The House at Tyneford by Natasha Solomons

Summary from the publisher:
It’s the spring of 1938 and no longer safe to be a Jew in Vienna. Nineteen-year-old Elise Landau is forced to leave her glittering life of parties and champagne to become a parlor maid in England. She arrives at Tyneford, the great house on the bay, where servants polish silver and serve drinks on the lawn. But war is coming, and the world is changing. When the master of Tyneford’s young son, Kit, returns home, he and Elise strike up an unlikely friendship that will transform Tyneford-and Elise-forever.

I first heard about The House at Tyneford when various publishers started making “If you like Downton Abbey, you’ll like…” lists (here’s the one that made The New York Times, although Tyneford isn’t on it).

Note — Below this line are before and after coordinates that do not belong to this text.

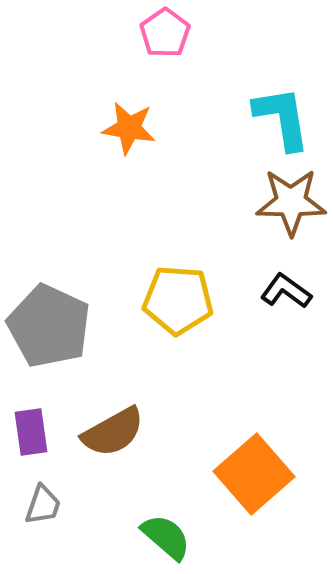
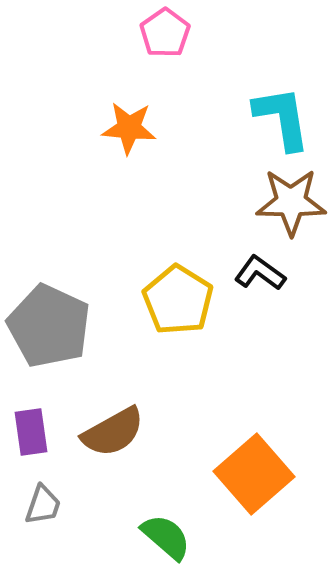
orange star: rotated 4 degrees counterclockwise
black L-shape: moved 26 px left, 18 px up
yellow pentagon: rotated 28 degrees clockwise
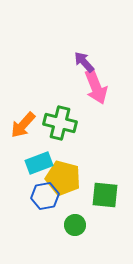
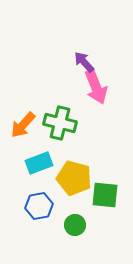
yellow pentagon: moved 11 px right
blue hexagon: moved 6 px left, 10 px down
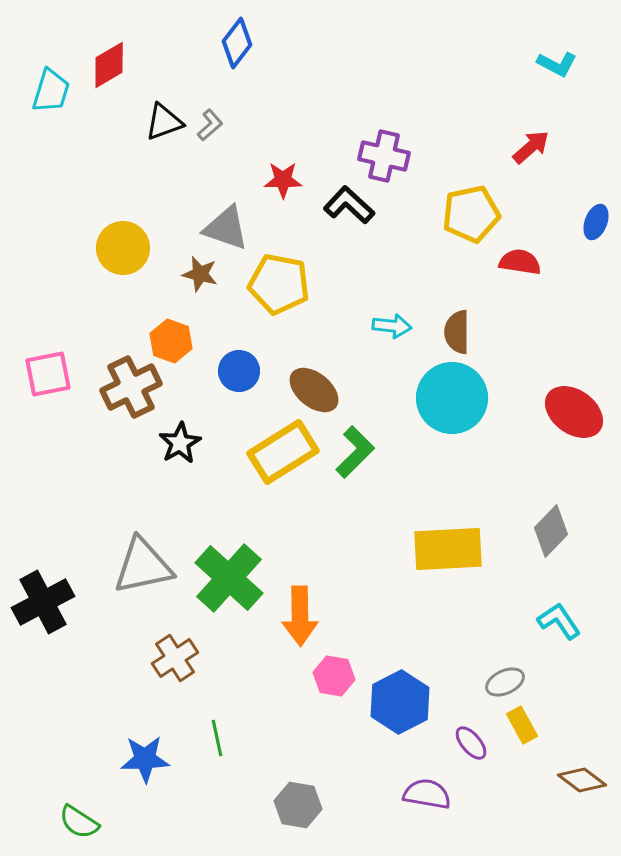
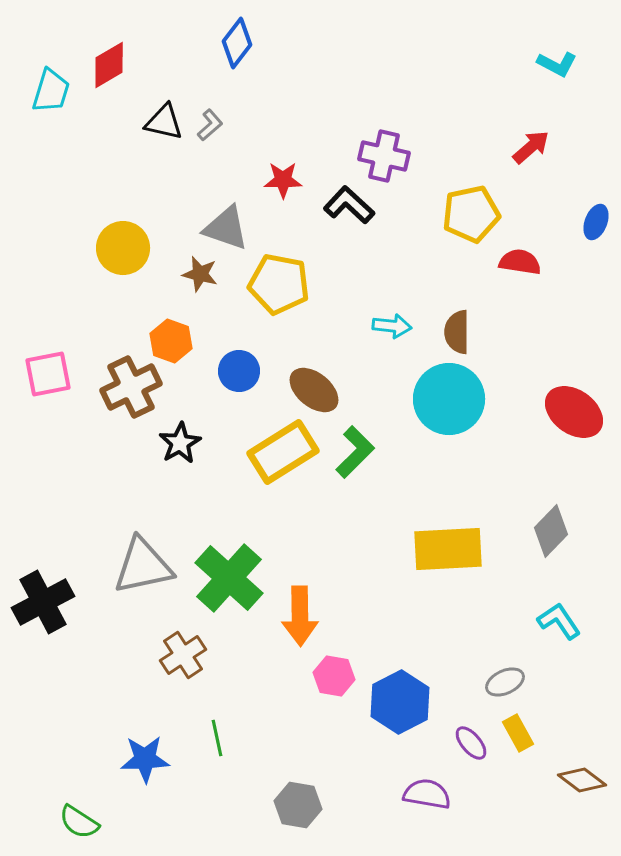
black triangle at (164, 122): rotated 33 degrees clockwise
cyan circle at (452, 398): moved 3 px left, 1 px down
brown cross at (175, 658): moved 8 px right, 3 px up
yellow rectangle at (522, 725): moved 4 px left, 8 px down
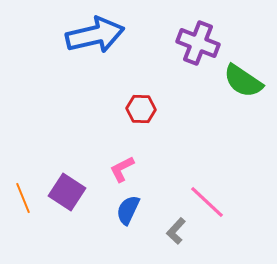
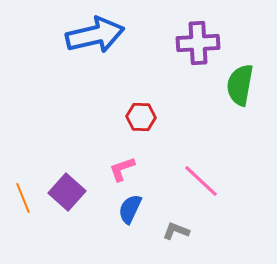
purple cross: rotated 24 degrees counterclockwise
green semicircle: moved 3 px left, 4 px down; rotated 66 degrees clockwise
red hexagon: moved 8 px down
pink L-shape: rotated 8 degrees clockwise
purple square: rotated 9 degrees clockwise
pink line: moved 6 px left, 21 px up
blue semicircle: moved 2 px right, 1 px up
gray L-shape: rotated 68 degrees clockwise
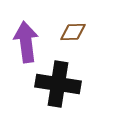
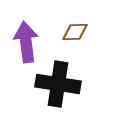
brown diamond: moved 2 px right
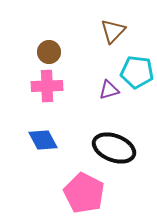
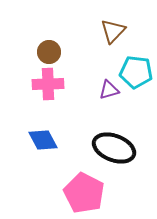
cyan pentagon: moved 1 px left
pink cross: moved 1 px right, 2 px up
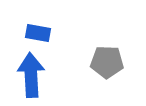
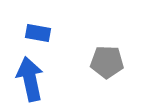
blue arrow: moved 1 px left, 4 px down; rotated 9 degrees counterclockwise
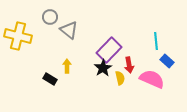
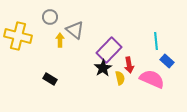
gray triangle: moved 6 px right
yellow arrow: moved 7 px left, 26 px up
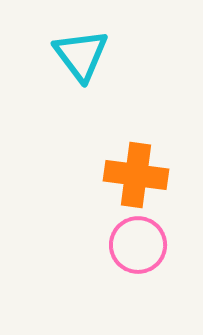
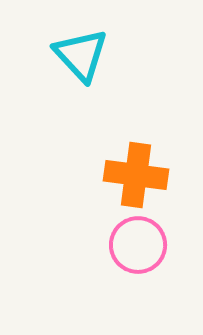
cyan triangle: rotated 6 degrees counterclockwise
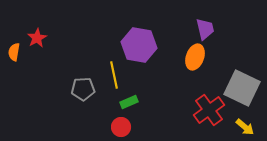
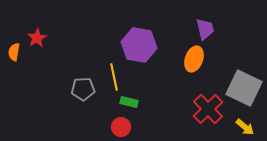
orange ellipse: moved 1 px left, 2 px down
yellow line: moved 2 px down
gray square: moved 2 px right
green rectangle: rotated 36 degrees clockwise
red cross: moved 1 px left, 1 px up; rotated 8 degrees counterclockwise
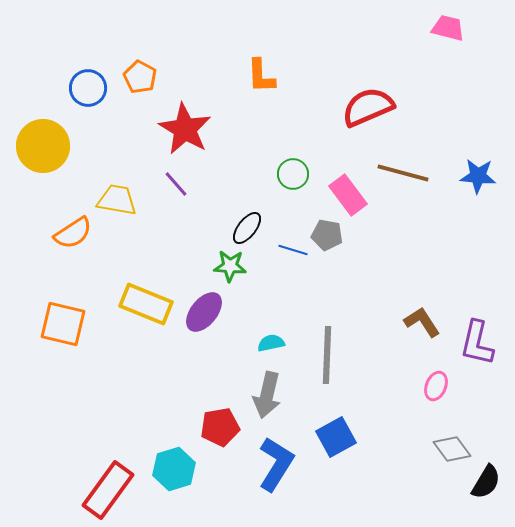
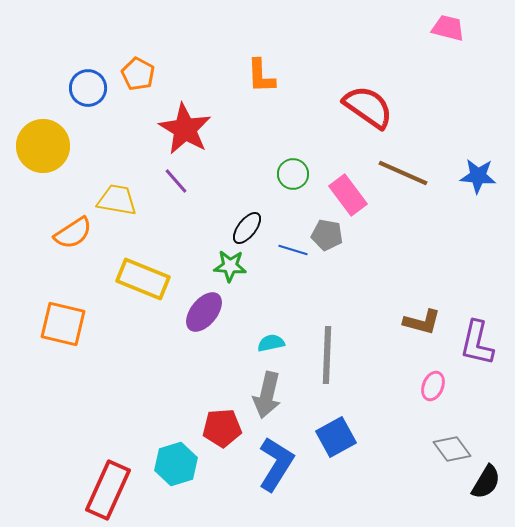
orange pentagon: moved 2 px left, 3 px up
red semicircle: rotated 58 degrees clockwise
brown line: rotated 9 degrees clockwise
purple line: moved 3 px up
yellow rectangle: moved 3 px left, 25 px up
brown L-shape: rotated 138 degrees clockwise
pink ellipse: moved 3 px left
red pentagon: moved 2 px right, 1 px down; rotated 6 degrees clockwise
cyan hexagon: moved 2 px right, 5 px up
red rectangle: rotated 12 degrees counterclockwise
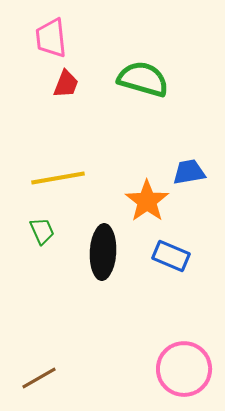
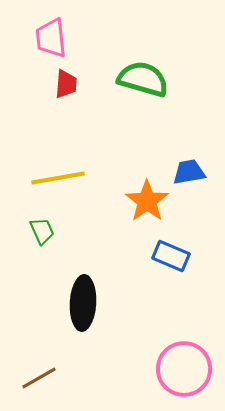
red trapezoid: rotated 16 degrees counterclockwise
black ellipse: moved 20 px left, 51 px down
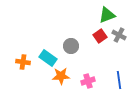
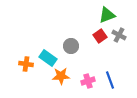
orange cross: moved 3 px right, 2 px down
blue line: moved 9 px left; rotated 12 degrees counterclockwise
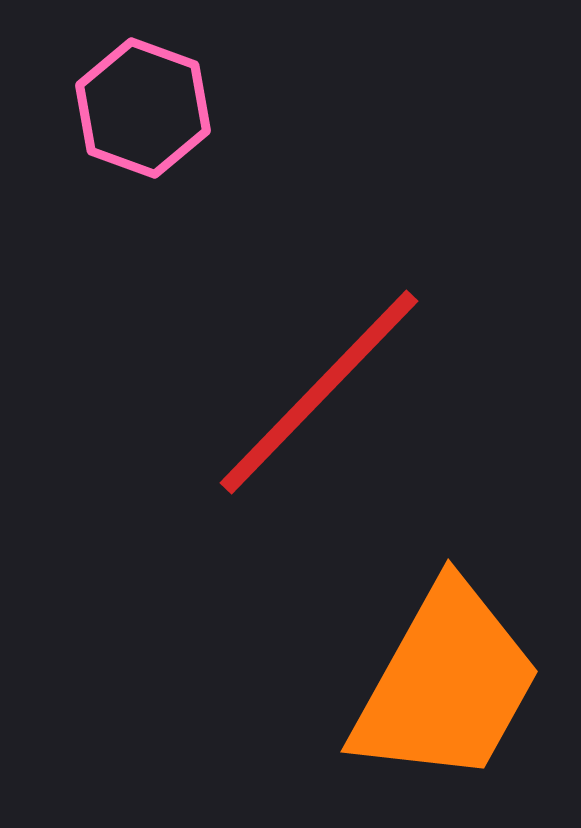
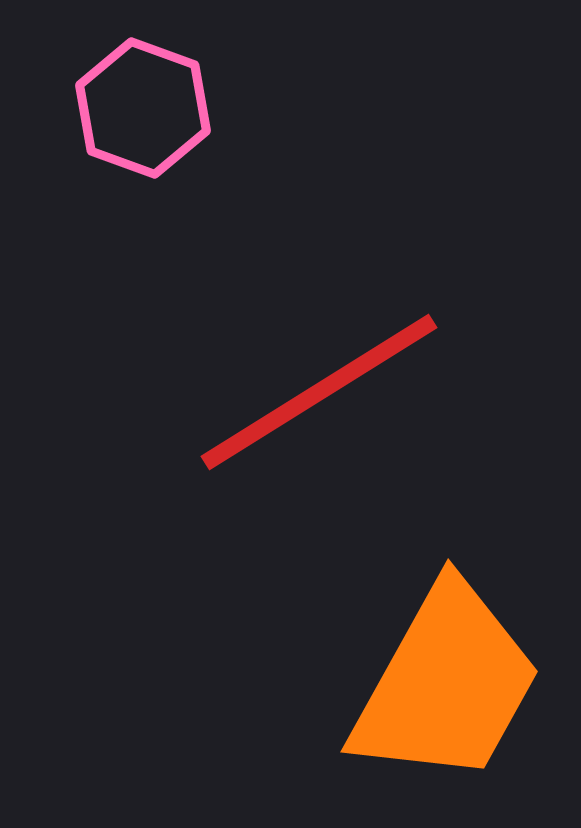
red line: rotated 14 degrees clockwise
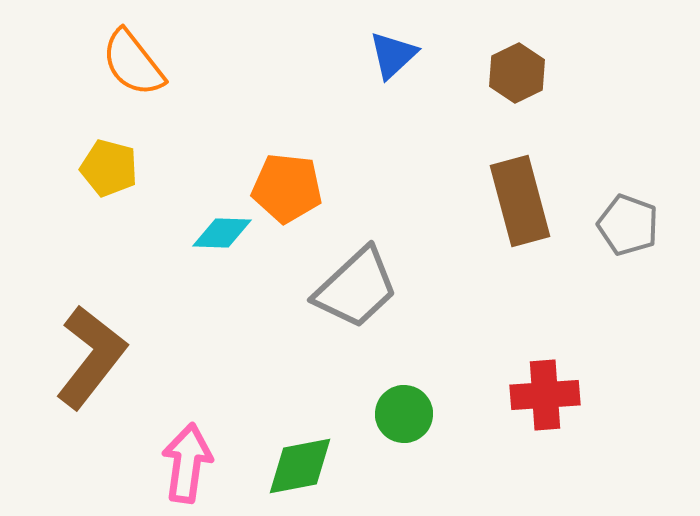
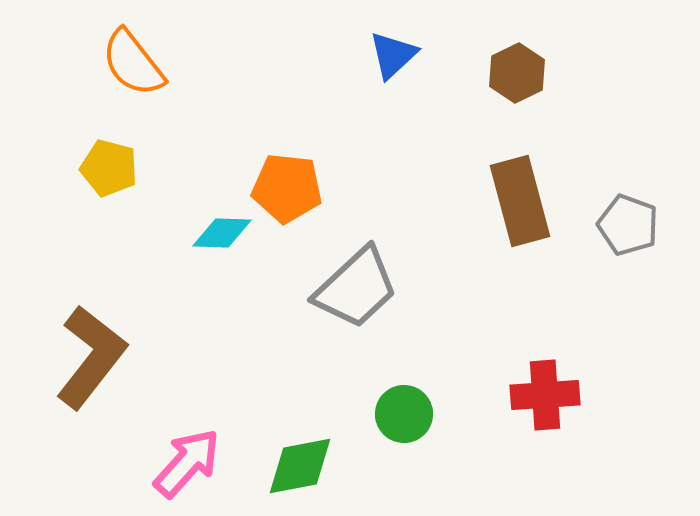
pink arrow: rotated 34 degrees clockwise
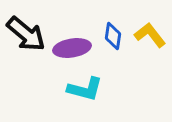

Like most people, I am obsessed with Downton and, really, anything that addresses the relationship between upstairs and downstairs in grand old English estates, especially when things started breaking down in the early 20th century. The fact that Elise was a Jewish refugee made the book even more appealing.

Ms. Solomons paints a vivid picture of Tyneford House, but things become even more real when you have a strong frame of reference. It was easy to conjure the big house that slowly became more run down as the men left for war and upkeep became more difficult, as well as the frenetic activity of the servants’ hall below stairs. With these visuals in my mind’s eye, I tumbled straight into the world of Elise and the Rivers family.

Elise herself is an interesting heroine. I was fully prepared to hate her at the beginning—she seemed immature and empty headed and almost content to be so. Of course, as she reflects somewhere in the middle of the book, if she’d been allowed to stay in Vienna and go on as she was, she would never grow beyond the girl we met in the first few pages. Instead, she undergoes a journey of love and loss that is alternately traumatic, happy, and sad, and she emerges a transformed and much more likeable character. I sympathized for her as she tried to find her place in a house where she was neither servant nor gentry and as she tried to adapt in a land that was so different from her home, and I truly felt her pain as she desperately tried to learn news of her parents and sister during the war, when they were scattered all over the world.

Elise is supported by an incredible cast of characters, from the villagers who play hooky from church on the first day of trout season, to the elder Mr. Rivers and his reckless son Kit, to Mr. Wrexham who, with his pride in adherence to the old ways, reminded me of Mr. Carson. They enrich life at Tyneford and make the difficult moments easier to bear.

Parts of the plot are a little predictable, particularly where the various romances are concerned, but I enjoyed everything else about the book so much that I was willing to overlook it. Overall, The House at Tyneford is a transporting historical tale that will definitely keep you satisfied until you can get your next fix of Lady Mary and Matthew.

The House at Tyneford was read as part of the What’s in a Name challenge, hosted by Beth Fish Reads.